En la propuesta de estatutos de la "Junta de Paz" que Estados Unidos envió a las capitales nacionales en las últimas semanas, un solo hombre tiene poder para vetar decisiones, aprobar el programa, invitar a miembros, disolver la junta por completo y designar a su propio sucesor.
Su nombre aparece escrito en el Artículo 3.2: "Donald J Trump será el presidente inaugural".
"Con Trump, habrá paz", escribió el domingo en Facebook el primer ministro húngaro, Viktor Orbán, uno de los aliados más cercanos del presidente Donald Trump en Europa, después de que este lo invitara a formar parte de la junta. "Por supuesto, hemos aceptado esta honorable invitación".

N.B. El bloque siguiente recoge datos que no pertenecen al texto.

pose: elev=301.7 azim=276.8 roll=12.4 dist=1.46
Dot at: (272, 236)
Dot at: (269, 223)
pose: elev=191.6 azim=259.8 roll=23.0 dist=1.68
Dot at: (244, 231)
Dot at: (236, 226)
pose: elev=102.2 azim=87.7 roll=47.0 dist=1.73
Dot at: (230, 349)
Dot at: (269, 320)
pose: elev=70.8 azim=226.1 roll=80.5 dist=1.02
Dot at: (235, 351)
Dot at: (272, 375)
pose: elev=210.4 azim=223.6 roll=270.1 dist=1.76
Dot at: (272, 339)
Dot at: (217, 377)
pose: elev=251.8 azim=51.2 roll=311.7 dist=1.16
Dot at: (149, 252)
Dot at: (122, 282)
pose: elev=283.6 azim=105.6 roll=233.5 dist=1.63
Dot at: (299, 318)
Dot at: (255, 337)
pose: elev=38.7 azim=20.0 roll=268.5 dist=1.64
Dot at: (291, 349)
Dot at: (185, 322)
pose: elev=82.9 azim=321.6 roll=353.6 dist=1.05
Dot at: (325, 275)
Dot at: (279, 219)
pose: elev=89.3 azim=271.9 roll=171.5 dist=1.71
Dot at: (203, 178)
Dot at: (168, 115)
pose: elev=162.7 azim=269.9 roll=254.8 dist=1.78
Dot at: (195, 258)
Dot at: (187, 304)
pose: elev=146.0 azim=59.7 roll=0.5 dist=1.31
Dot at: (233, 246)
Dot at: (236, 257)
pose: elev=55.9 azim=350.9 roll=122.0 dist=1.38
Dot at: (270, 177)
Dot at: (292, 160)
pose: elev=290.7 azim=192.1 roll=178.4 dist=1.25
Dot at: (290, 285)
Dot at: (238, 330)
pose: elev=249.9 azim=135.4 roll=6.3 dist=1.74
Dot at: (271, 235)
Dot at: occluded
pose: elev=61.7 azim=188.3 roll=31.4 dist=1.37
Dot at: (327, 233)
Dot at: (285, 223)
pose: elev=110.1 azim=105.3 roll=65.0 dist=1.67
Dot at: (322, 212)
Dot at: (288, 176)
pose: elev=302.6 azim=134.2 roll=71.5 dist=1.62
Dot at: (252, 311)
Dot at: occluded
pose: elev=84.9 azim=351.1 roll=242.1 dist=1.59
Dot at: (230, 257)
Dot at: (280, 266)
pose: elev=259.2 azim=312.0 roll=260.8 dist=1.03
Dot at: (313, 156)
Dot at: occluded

Arabia Saudita, Egipto, Israel, Bielorrusia, Pakistán y varios países más también dijeron que se unirían, antes de la ceremonia de firma del jueves en Suiza.
Pero muchos funcionarios y expertos en asuntos internacionales quedaron atónitos ante la amplitud de la iniciativa, el más reciente ejemplo de cómo Trump está desmontando el sistema internacional posterior a la Segunda Guerra Mundial, construido por Estados Unidos, y creando uno nuevo, con él mismo en el centro.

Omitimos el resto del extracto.